Would that make sense?

[jratike80]

@jerstlouis It does make sense but the PixelIsArea case would have a side effect: If user makes requests with adjacent bounding boxes, then the pixels from the boundary that is common for the both BBOXes and which are only intersected by the bounding box, but are not completely within, would be included in both adjacent result sets. In this context pixels behave like they were rectangular polygons and user makes ST_Intersects query with another geometry.

It may be the best and most logical way to handle the case but it should be defined and documented. Users who are building mosaics from the individually downloaded pieces of the coverage should be aware that duplicated rows of pixels may exist at the seams of the tiles and avoid some workflows in further processing. For example more exotic blend modes https://en.wikipedia.org/wiki/Blend_modes than "normal" might lead to surprising results.
+++
**Your tasks**
**1.** In the discussion of PixelIsArea requests, why would some pixels be included in the results of two requests with adjacent bounding boxes? Answer in one to three sentences.
**2.** Take the discussion of PixelIsArea requests further, carrying on from its final sentence.
+++
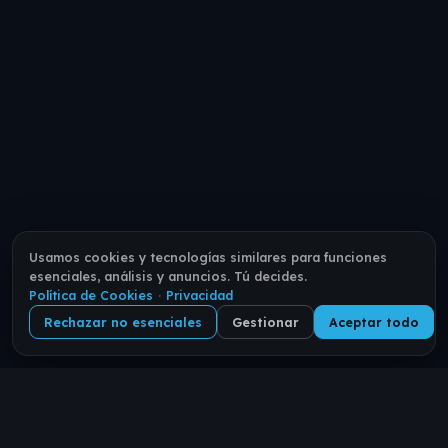
Usamos cookies y tecnologías similares para funciones
esenciales, análisis y anuncios. Tú decides.
Política de Cookies
·
Privacidad
Rechazar no esenciales
Gestionar
Aceptar todo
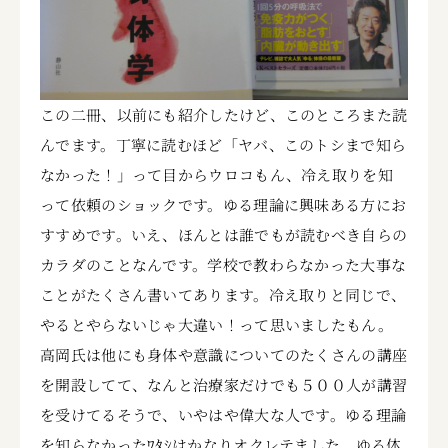
この二冊、以前にも紹介したけど、このところまた読
んでます。丁寧に読むほど「ヤバ、このトシまで知ら
なかった！」って目からウロコもん、冷え取りを知
って依頼のショックです。ゆる理論に興味ある方にお
すすめです。いえ、ほんとは誰でもが読むべき自らの
カラダのことなんです。学校で教わらなかった大事な
ことがたくさん書いてあります。冷え取りと同じで、
やるとやらないじゃ大違い！って思いましたもん。
高岡氏は他にも身体や意識についてのたくさんの講座
を開設してて、なんと治療家だけでも５００人が講習
を受けてるそうで、いやはや偉大な人です。ゆる理論
を知らなかったﾜﾀｼはかなりオクレテました。ゆる体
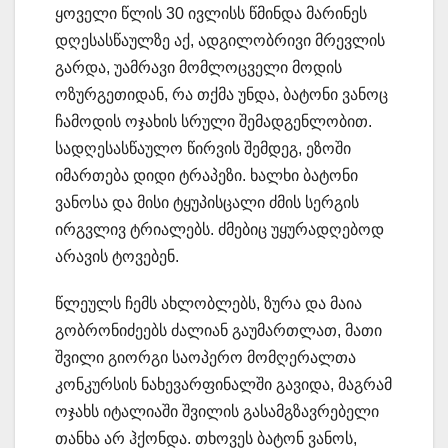
ყოველი წლის 30 ივლისს წმინდა მარინეს
დღესასწაულზე აქ, ადგილობრივი მრევლის
გარდა, უამრავი მომლოცველი მოდის
ოზურგეთიდან, რა თქმა უნდა, ბატონი ვანოც
ჩამოდის ოჯახის სრული შემადგენლობით.
სადღესასწაულო წირვის შემდეგ, ეზოში
იმართება დიდი ტრაპეზი. ხალხი ბატონი
ვანოსა და მისი ტყუპისცალი ძმის სერგის
ირგვლივ ტრიალებს. ძმებიც უყურადღებოდ
არავის ტოვებენ.
წლეულს ჩემს ახლობლებს, ზურა და მაია
გობრონიძეებს ძალიან გაუმართლათ, მათი
შვილი გიორგი საოპერო მომღერალთა
კონკურსის ნახევარფინალში გავიდა, მაგრამ
ოჯახს იტალიაში შვილის გასამგზავრებელი
თანხა არ ჰქონდა. თხოვეს ბატონ ვანოს,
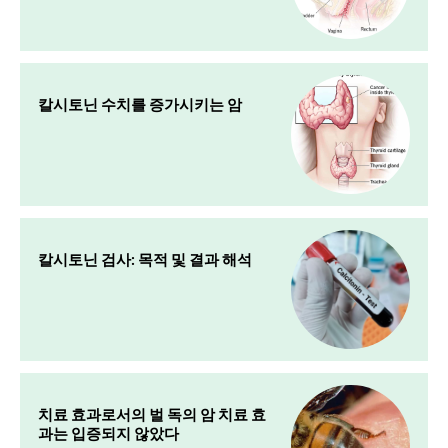
칼시토닌 수치를 증가시키는 암
칼시토닌 검사: 목적 및 결과 해석
치료 효과로서의 벌 독의 암 치료 효
과는 입증되지 않았다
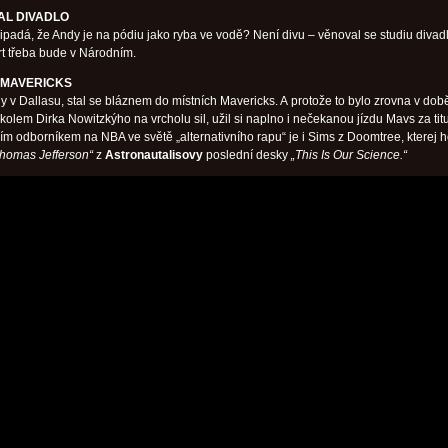
AL DIVADLO
ipadá, že Andy je na pódiu jako ryba ve vodě? Není divu – věnoval se studiu divadl
ert třeba bude v Národním.
 MAVERICKS
y v Dallasu, stal se bláznem do místních Mavericks. A protože to bylo zrovna v dob
kolem Dirka Nowitzkýho na vrcholu sil, užil si naplno i nečekanou jízdu Mavs za ti
ím odborníkem na NBA ve světě „alternativního rapu“ je i Sims z Doomtree, kterej h
homas Jefferson“
z
Astronautalisovy
poslední desky
„This Is Our Science.“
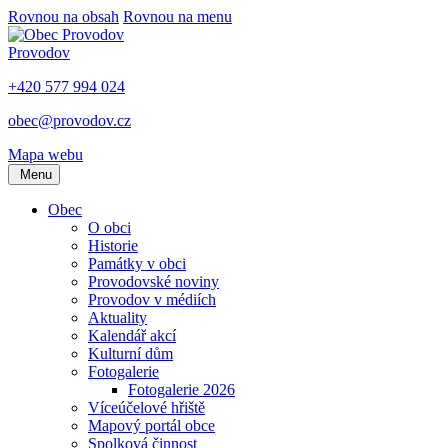
Rovnou na obsah
Rovnou na menu
Provodov
+420 577 994 024
obec@provodov.cz
Mapa webu
Menu
Obec
O obci
Historie
Památky v obci
Provodovské noviny
Provodov v médiích
Aktuality
Kalendář akcí
Kulturní dům
Fotogalerie
Fotogalerie 2026
Víceúčelové hřiště
Mapový portál obce
Spolková činnost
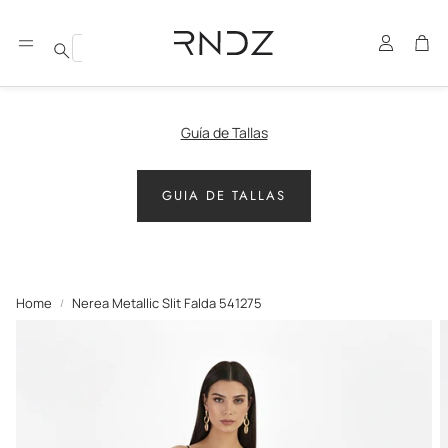
Account
Car
Search
Guía de Tallas
GUIA DE TALLAS
Home
Nerea Metallic Slit Falda 541275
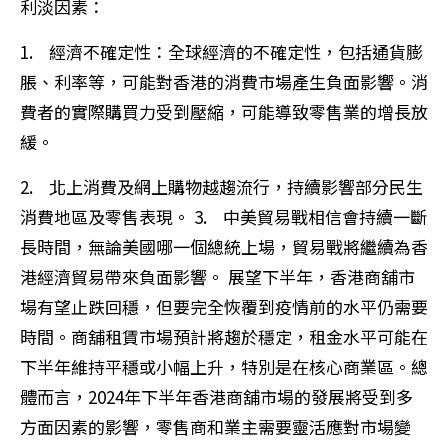
利淡因素：
1. 經濟不確定性：全球經濟的不確定性，包括通貨膨
脹、利率等，可能對香港的消費市場產生負面影響。消
費者的實際購買力受到壓縮，可能導致零售業的增長放
緩。
2. 北上消費及網上購物越趨流行，持續影響部分民生
消費地區及零售表現。 3. 中美貿易戰相信會持續一斷
長時間，無論美國哪一個總統上場，貿易戰將繼續為香
港經濟貿易帶來負面影響。 展望下半年，香港商舖市
場有望止跌回穩，但要完全恢覆到疫情前的水平仍需要
時間。商舖租賃市場預計將趨於穩定，租金水平可能在
下半年維持平穩或小幅上升，特別是在核心商業區。總
體而言，2024年下半年香港商舖市場的發展將受到多
方面因素的影響，零售商和業主需要靈活應對市場變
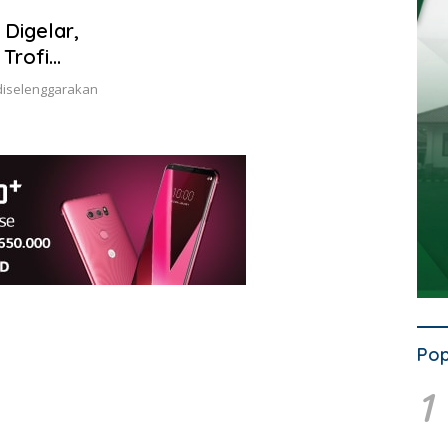
 Digelar,
Trofi
diselenggarakan
Pop
1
+++
**Task-by-task outputs**
**1.** Pixels on the boundary shared by both bounding boxes that are only intersected by each box, not completely within it, are returned in both result sets. In this case pixels behave like rectangular polygons, and the request works like an ST_Intersects query with another geometry.

**2.**
With pure GetCoverage / ?Items requests the duplicated pixels in the result sets should be perfectly aligned with the same pixel values and user can simply select one or another, or the average, and the result is always the same as in the source data. If any resampling or processing is involved then the overlapping pixels are not necessarily equal.

[pebau]

a few more issues, just to underline the complexity of the topic:

• discussion seems to think of regular grids only. What would it mean in case of irregular grids?
• discussion seems to focus on Lat/Long. What about pixel-in-X for time etc?
• why do we assume that pixels have clearly delineated polygons and do not overlap? From sensor physics I'd rather think that generally a pixel is obtained through a weighted integral, conceptually going from the CCD element's center to infinity, but at least involving some neighbourhood possibly larger than the distance to the next element.
• why do we assume that the value of a pixel is spatially extended and constant over some neighbourhood? Interpolation will yield different values even close to a pixel. The pixel areas discussed seem to apply only to nearest-neighbour interpolation where "nearest" already is interesting in itself (cf. irregular grids, krieging details, etc.).
• pixel-in-corner...in what corner? 2D as 4 corners, 3D has 8 corners, etc. And, as we are going: why in some corner, and not at 75%? Supporting just one corner seems random.

This may motivate why I am quite hesitant about quick shots.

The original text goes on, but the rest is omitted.